My apologies to my readers for not posting recently but when you read what I had pulled out of my lungs you will understand that I just didn’t have the energy to be creative. Just think about those long gelatinous multi-coloured snakes we used to eat as children and that is what was pulled out of my lungs.
I am doing what my husband said I swore never to do; and that is talk about my ailments. I’ll do it quickly and then on to life matters.
I don’t like being sick and I don’t like my family being sick. My children have numerous examples of what they call my total disregard for their physical state but I think they are confusing tough mother love with neglect. They are all still healthy, and still talking to me so I can’t have been too apathetic to their needs. My husband does confirm that my mother advised him that if he ever became seriously ill he was to come to her, as he would most certainly die if left to my ministrations.

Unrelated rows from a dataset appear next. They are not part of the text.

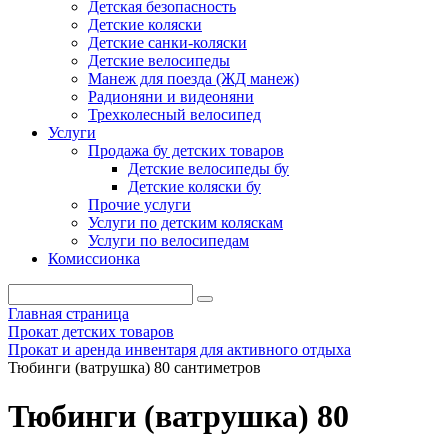
Детская безопасность
Детские коляски
Детские санки-коляски
Детские велосипеды
Манеж для поезда (ЖД манеж)
Радионяни и видеоняни
Трехколесный велосипед
Услуги
Продажа бу детских товаров
Детские велосипеды бу
Детские коляски бу
Прочие услуги
Услуги по детским коляскам
Услуги по велосипедам
Комиссионка
Главная страница
Прокат детских товаров
Прокат и аренда инвентаря для активного отдыха
Тюбинги (ватрушка) 80 сантиметров
Тюбинги (ватрушка) 80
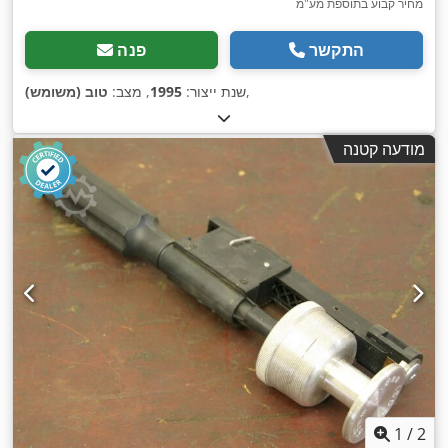
מחיר קבוע בתוספת מע"מ
התקשר
פנה
,
שנת ייצור:
1995
, מצב:
טוב (משומש)
מודעה קטנה
1
/
2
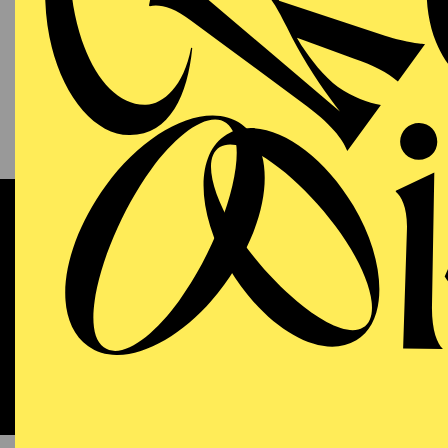
13.09.2026
KAM
P
S
11:00 - 12:00
RWE Pavillon
Werke 
OPERA
WIEDE
Sunday
13.09.2026
DO
18:00 - 21:15
Aalto-Theater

And that is precisely what I was doing to myself. When the usual 40 laps of my local swimming pool were taxing me, I scolded myself about my indolent lifestyle and pushed myself to swim faster and further. Until one day, about mid-lap when I couldn’t get enough air in my lungs I thought about going to a GP and mentioning that perhaps I might have a chest infection. No obvious signs, a slight cough, no temperature, normal lung capacity; some cloudy patches on the x-ray, (is that a collapsed middle lobe?) delays due to GPs being on leave etc., finally a sputum culture and ahhhhh…an aspergillus infection; perhaps you should see a thoracic physician who took one look at the x-rays and immediately ordered the bronchoscopy.
I gather what was pulled out of my lungs was seriously gross so I won’t put a picture up on the page, as you would think I had been invaded by aliens. Instead I have inserted a photo of a glorious winter sunset in Brisbane, one of many that I have recently had time to sit and watch.
It is very exciting to be able to breathe without choking and my makeup matches my skin colour rather than the nice shade of blue grey that I was. I keep patting my husband telling him the real me is back. There are still some restrictions (much to our credit card’s relief) on activities such as no swimming or flying for three months but I am sneaking out each day to dig and prune my neglected garden. I do not look a glamorous gardener as I now wear a mask when handling compost or manure, because I am pretty sure this is what caused the original infection when, two years ago in London I opened a bag of damp potting mix and inhaled the spores. It will have taken pneumonia, surgery and 6 months of antibiotics to finally get rid of this pestilent bug. Hurrah!